Decision Information

Decision Content



Introduction

[1] The Applicant claimed that she was disabled by a number of mental illnesses when she applied for a Canada Pension Plan disability Pension. The Respondent denied her claim initially and after reconsideration. The reconsideration decision was dated March 25, 2014. On July 31, 2014 the Applicant sought to appeal this decision to the General Division of this Tribunal. This appeared to have been after the time to do so had expired; the Applicant requested an extension of time to file the appeal. On May 28, 2015 the General Division denied the Applicant’s request for an extension of time to file the appeal.

[2] The Applicant requested leave to appeal this decision to the Appeal Division of the Tribunal. She claimed that the General Division did not observe the principles of natural justice, and that it based its decision on erroneous findings of fact made in a perverse or capricious manner or without regard to the material before it.

[3] The Respondent filed no submissions regarding the request for leave to appeal.

Analysis

[4] In order to be granted leave to appeal, the Applicant must present some arguable ground upon which the proposed appeal might succeed:  Kerth v. Canada (Minister of Development), [1999] FCJ No. 1252 (FC). The Federal Court of Appeal has also found that an arguable case at law is akin to whether legally an applicant has a reasonable chance of success: Canada (Minister of Human Resources Development) v. Hogervorst, 2007 FCA 41, Fancy v. v. Canada (Attorney General), 2010 FCA 63.

[5] The Department of Employment and Social Development Act governs the operation of this Tribunal. Section 58 of the Act sets out the only grounds of appeal that can be considered to grant leave to appeal a decision of the General Division (the section is set out in the Appendix to this decision). Hence I must decide if the Applicant has presented a ground of appeal under the Act that may have a reasonable chance of success on appeal.

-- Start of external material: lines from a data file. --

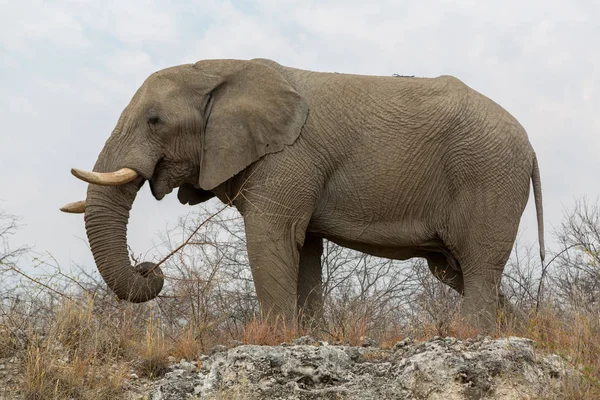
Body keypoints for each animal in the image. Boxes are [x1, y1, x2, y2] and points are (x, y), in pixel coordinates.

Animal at [62, 57, 544, 332]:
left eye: (155, 121)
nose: (148, 269)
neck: (222, 70)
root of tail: (530, 146)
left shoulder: (289, 158)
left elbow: (270, 238)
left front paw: (276, 341)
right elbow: (305, 250)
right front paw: (310, 339)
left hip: (488, 174)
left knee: (478, 265)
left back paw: (477, 339)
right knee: (455, 270)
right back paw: (522, 332)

[6] First, the Applicant argued that the General Division based its decision on erroneous findings of fact made in a perverse or capricious manner or without regard to the material before it. She did not, however, set out what these erroneous findings of fact were or how they were made in a perverse or capricious manner, or without regard to the evidence. Without this, I am not persuaded that the General Division decision contained an error in this regard. This ground of appeal does not have a reasonable chance of success on appeal.

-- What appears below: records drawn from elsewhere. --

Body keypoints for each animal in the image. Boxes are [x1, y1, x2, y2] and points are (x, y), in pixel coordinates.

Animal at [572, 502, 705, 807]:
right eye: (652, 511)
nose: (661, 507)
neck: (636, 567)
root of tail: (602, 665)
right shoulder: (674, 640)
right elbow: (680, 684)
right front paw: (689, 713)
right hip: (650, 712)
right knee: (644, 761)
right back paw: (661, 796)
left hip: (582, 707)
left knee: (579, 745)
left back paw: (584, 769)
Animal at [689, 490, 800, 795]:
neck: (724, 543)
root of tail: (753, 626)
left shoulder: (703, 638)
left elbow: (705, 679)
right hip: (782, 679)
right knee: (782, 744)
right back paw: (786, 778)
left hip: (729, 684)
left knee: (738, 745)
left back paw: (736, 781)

[7] The Applicant also argued that the General Division did not observe the principles of natural justice. These principles are concerned with ensuring that parties to a legal proceeding have the opportunity to fully present their case, know and meet the case against them, and to have the decision made by an impartial decision maker based on the facts and the law.

[8] In this case, the General Division decision considered the request for an extension of time to file the appeal. It correctly set out the law that was to be applied as stated in the Canada (Minister of Human Resources Development) v. Gattellaro, 2005 FC 883 decision. The General Division mechanically applied the factors to be considered and concluded that the Applicant had an arguable case, a continuing intention to appeal and that the Respondent would not be prejudiced if the matter proceeded.

[9] The remaining factor considered was whether the Applicant had a reasonable explanation for her delay. The Applicant acknowledged that she filed her appeal to the General Division ten days after the time to do so had expired. Her representative explained, however, that she had not received the Respondent’s reconsideration decision in a timely fashion and that she was assured by the medical adjudicator that the time to file the appeal would be extended. The General Division considered this and concluded that this was not a reasonable explanation for the delay as it was inconsistent with the documents before it.

[10] In its decision, the General Division also set out the principle set out in Canada (Attorney General) v. Larkman, (2012 FCA 204), that the overriding consideration is that the interests of justice be served. It did not consider nor apply this principle in making its decision. This may have been an error. This error may have resulted in the Applicant not having a full opportunity to present her case, which would be a breach of the principles of natural justice. This ground of appeal therefore may have a reasonable chance of success on appeal.

Conclusion

[11] The Application is granted for these reasons.

[12] This decision granting leave to appeal does not presume the result of the appeal on the merits of the case.

Appendix

Department of Employment and Social Development Act

58. (1) The only grounds of appeal are that

  1. (a) the General Division failed to observe a principle of natural justice or otherwise acted beyond or refused to exercise its jurisdiction;
  2. (b) the General Division erred in law in making its decision, whether or not the error appears on the face of the record; or
  3. (c) the General Division based its decision on an erroneous finding of fact that it made in a perverse or capricious manner or without regard for the material before it.

58. (2) Leave to appeal is refused if the Appeal Division is satisfied that the appeal has no reasonable chance of success.